▶ PASSAGE PROVIDED

■ ■ ■ ■ ■ ■ ■

In 2010, online game designer and author Jane McGonigal gave a TED talk titled "Gaming can make a better world". A couple of minutes into the talk she introduces the idea of an "epic win". This apparently is a known phenomenon to serious gamers. Here's what she says about the phenomenon: An epic win is an outcome that is so extraordinarily positive, you had no idea it was even possible until you achieved it. It was almost beyond the threshold of imagination, and when you get there, you're shocked to discover what you're truly capable of. That's an epic win.
From the perspective of life as a game, I'd say an epic win is analogous to what is known as Enlightenment, Awakening, Self-realisation, Christ consciousness or whatever name is used to refer to the life changing shift in identification that can happen to any one.
Spiritual seekers have a different goal from the usual game of life players. I often refer to the goal as coming to full fruition, which means the end of identification with the individual self. Or maybe we could say, the ego overthrows itself. Whatever language or metaphors we use to communicate about this process, the game is the same, a coming to the end of our personal falsity.
With the change of goal, the rules and the tools of the game change. The rules, meaning the kinds of activities we involve ourselves in and what we value changes. For example, comparing ourselves to others becomes redundant.
By tools I mean the skills we develop, such as: meditation, self-inquiry, learning to be alone, prayer and so on.
Amongst the tools favoured in the TAT family are: reverse from untruth, spend time alone, examine your motivations and assumptions, become focussed on your main desire, befriend others who are on the path, and so on.

■ ■ ■ ■ ■ ■ ■

▶ REQUIRED TASKS
1. For each statement, say whether the passage on the epic win supports it. Answer yes or no, and quote the deciding words. (a) Jane McGonigal gave her TED talk in 2010. (b) Spiritual seekers pursue the same goal as the usual game of life players. (c) Prayer is named as one of the tools.
2. From the passage on the epic win, extract the words from "In 2010, online" to "an epic win.".
The records can be set aside; none of them is needed.

▶ DATASET EXTRACT

■ ■ ■ ■ ■ ■ ■

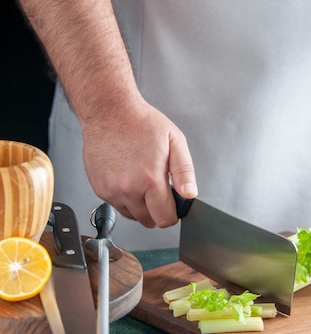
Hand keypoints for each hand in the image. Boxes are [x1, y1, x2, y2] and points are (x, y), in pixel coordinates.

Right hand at [81, 96, 196, 227]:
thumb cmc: (140, 123)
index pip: (164, 219)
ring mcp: (111, 191)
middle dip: (157, 211)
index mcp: (149, 180)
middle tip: (159, 190)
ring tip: (142, 181)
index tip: (173, 205)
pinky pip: (116, 205)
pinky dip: (124, 198)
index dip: (173, 215)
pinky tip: (128, 178)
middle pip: (148, 221)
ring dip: (140, 206)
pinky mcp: (99, 188)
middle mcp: (128, 189)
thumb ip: (184, 172)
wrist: (109, 112)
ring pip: (131, 216)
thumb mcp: (174, 141)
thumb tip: (189, 194)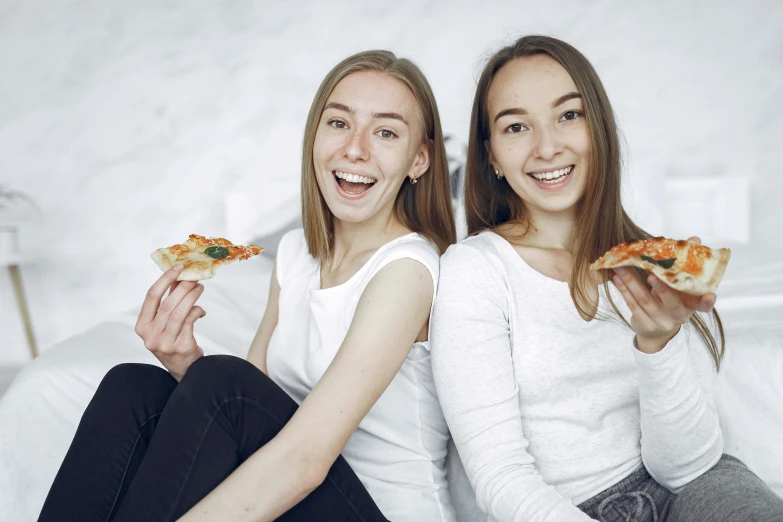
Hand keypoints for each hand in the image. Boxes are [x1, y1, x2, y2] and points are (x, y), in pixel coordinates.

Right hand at [135, 264, 205, 380]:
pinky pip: (190, 322)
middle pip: (167, 304)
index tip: (178, 267)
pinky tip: (201, 310)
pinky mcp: (181, 347)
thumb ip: (169, 300)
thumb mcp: (164, 322)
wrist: (183, 368)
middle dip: (182, 287)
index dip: (165, 279)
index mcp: (142, 326)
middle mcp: (150, 335)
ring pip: (179, 313)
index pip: (151, 297)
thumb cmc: (173, 340)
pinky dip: (197, 312)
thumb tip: (179, 275)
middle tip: (194, 277)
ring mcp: (165, 343)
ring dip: (191, 297)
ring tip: (200, 288)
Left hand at [612, 236, 715, 353]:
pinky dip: (624, 291)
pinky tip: (616, 278)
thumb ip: (683, 264)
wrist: (655, 331)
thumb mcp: (679, 286)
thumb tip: (694, 239)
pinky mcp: (645, 325)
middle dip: (661, 288)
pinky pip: (633, 306)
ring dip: (631, 282)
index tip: (710, 295)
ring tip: (620, 267)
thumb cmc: (669, 300)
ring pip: (646, 301)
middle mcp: (679, 316)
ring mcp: (662, 322)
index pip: (703, 306)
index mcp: (691, 305)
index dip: (707, 302)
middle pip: (671, 302)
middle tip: (651, 274)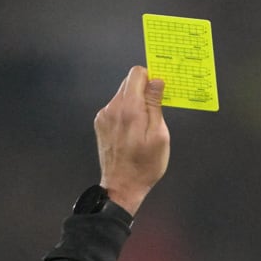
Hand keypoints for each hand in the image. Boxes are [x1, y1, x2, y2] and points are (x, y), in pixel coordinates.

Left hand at [95, 65, 169, 214]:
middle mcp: (113, 108)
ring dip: (135, 103)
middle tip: (155, 109)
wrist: (121, 186)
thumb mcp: (159, 136)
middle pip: (129, 83)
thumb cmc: (145, 165)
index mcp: (129, 108)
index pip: (136, 74)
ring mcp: (104, 115)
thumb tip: (157, 81)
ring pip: (122, 95)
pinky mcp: (100, 123)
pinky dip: (126, 112)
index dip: (150, 78)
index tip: (159, 91)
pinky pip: (116, 108)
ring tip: (143, 125)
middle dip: (144, 91)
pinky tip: (132, 131)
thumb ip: (155, 105)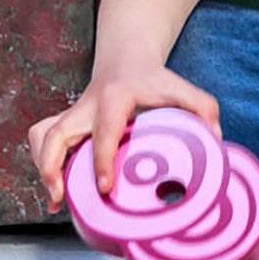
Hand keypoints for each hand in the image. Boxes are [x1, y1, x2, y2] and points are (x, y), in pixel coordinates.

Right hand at [27, 66, 220, 213]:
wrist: (128, 61)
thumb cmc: (157, 81)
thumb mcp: (184, 90)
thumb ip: (204, 109)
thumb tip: (216, 138)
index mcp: (115, 98)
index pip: (105, 130)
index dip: (103, 160)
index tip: (105, 187)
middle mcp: (86, 105)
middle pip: (55, 133)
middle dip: (53, 166)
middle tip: (62, 197)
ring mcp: (72, 113)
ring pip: (43, 136)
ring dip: (44, 166)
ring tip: (57, 198)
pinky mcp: (65, 120)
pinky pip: (44, 139)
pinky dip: (44, 162)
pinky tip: (58, 189)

■ ■ ■ ■ ■ ■ ■

▶ EXPECTED RESULTS
1.
(a) Yes: "In 2010, online game designer and author Jane McGonigal gave a TED talk"
(b) No: "Spiritual seekers have a different goal from the usual game of life players."
(c) Yes: "meditation, self-inquiry, learning to be alone, prayer and so on."

2.
In 2010, online game designer and author Jane McGonigal gave a TED talk titled "Gaming can make a better world". A couple of minutes into the talk she introduces the idea of an "epic win". This apparently is a known phenomenon to serious gamers. Here's what she says about the phenomenon: An epic win is an outcome that is so extraordinarily positive, you had no idea it was even possible until you achieved it. It was almost beyond the threshold of imagination, and when you get there, you're shocked to discover what you're truly capable of. That's an epic win.